### Exercise description
Copy the tax tribunal ruling from "FULL TEXT OF" to "to be quashed.", replacing "Jaipur" with "Jodhpur".

The issue under consideration is whether the interest expense can be disallowed u/s 57(iii) on the ground that rate of interest paid was higher that rate of interest received in own case?

ITAT states that Section 57(iii) requires that the expenditure must be laid out or expended wholly and exclusively for the purpose of making or earning income. It is the purpose of the expenditure that is relevant in determining the applicability of s. 57(iii) and that purpose must be making or earning of income. S. 57(iii) does not require that this purpose must be fulfilled in order to qualify the expenditure for deduction. It does not say that the expenditure shall be deductible only if any income is made or earned. There is in fact nothing in the language of s. 57(iii) to suggest that the purpose for which the expenditure is made should fructify into any benefit by way of return in the shape of income. The plain natural construction of the language of s. 57(iii) irresistibly leads to the conclusion that to bring a case within the section, it is not necessary that any income should in fact have been earned as a result of the expenditure. Accordingly, when the interest expenditure was laid out by the assessee for earning the interest income, then the rate of interest for payment of interest is not relevant for the purpose of allowing the deduction under section 57(iii) of the Act. The authorities below have committed an error while disallowing the claim of interest on the ground that the payment in case of one party is at a higher rate than the interest earned by the assessee from such expenditure. The orders of the authorities below are accordingly set aside and claim of the assessee is allowed.

FULL TEXT OF THE ITAT JUDGEMENT

This appeal by the assessee is directed against the order dated 17.10.2017 of CIT (Appeals)-2, Jaipur for the assessment year 2014-15. The assessee has raised the following grounds of appeal :-

“ 1. That the learned Authorities below have grossly erred in law and facts in passing the order which is bad in law and facts. Hence liable to be quashed.

### Data
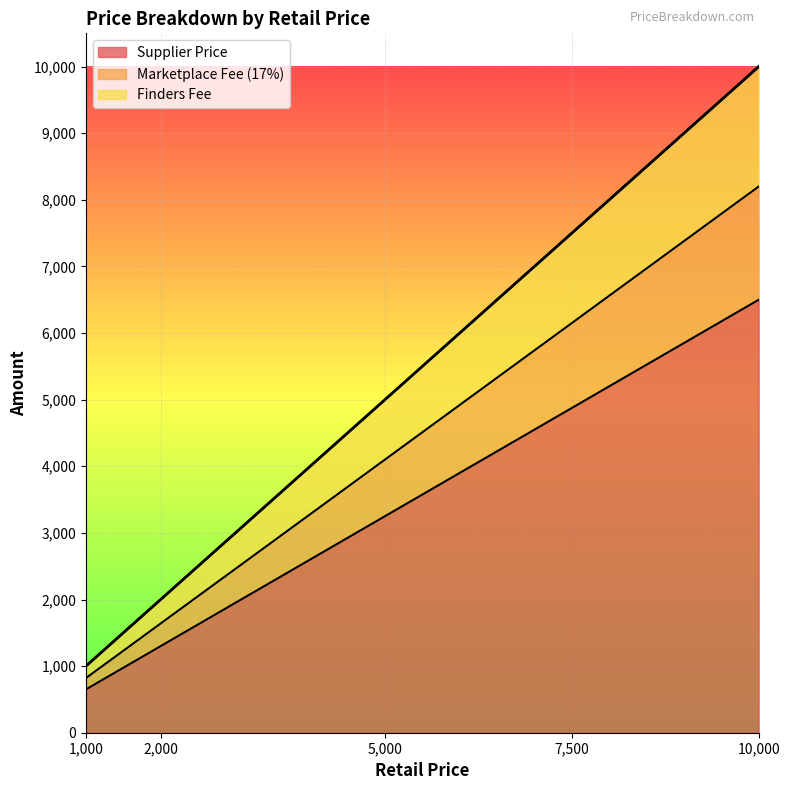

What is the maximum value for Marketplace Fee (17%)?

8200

### Your response
FULL TEXT OF THE ITAT JUDGEMENT

This appeal by the assessee is directed against the order dated 17.10.2017 of CIT (Appeals)-2, Jodhpur for the assessment year 2014-15. The assessee has raised the following grounds of appeal :-

“ 1. That the learned Authorities below have grossly erred in law and facts in passing the order which is bad in law and facts. Hence liable to be quashed.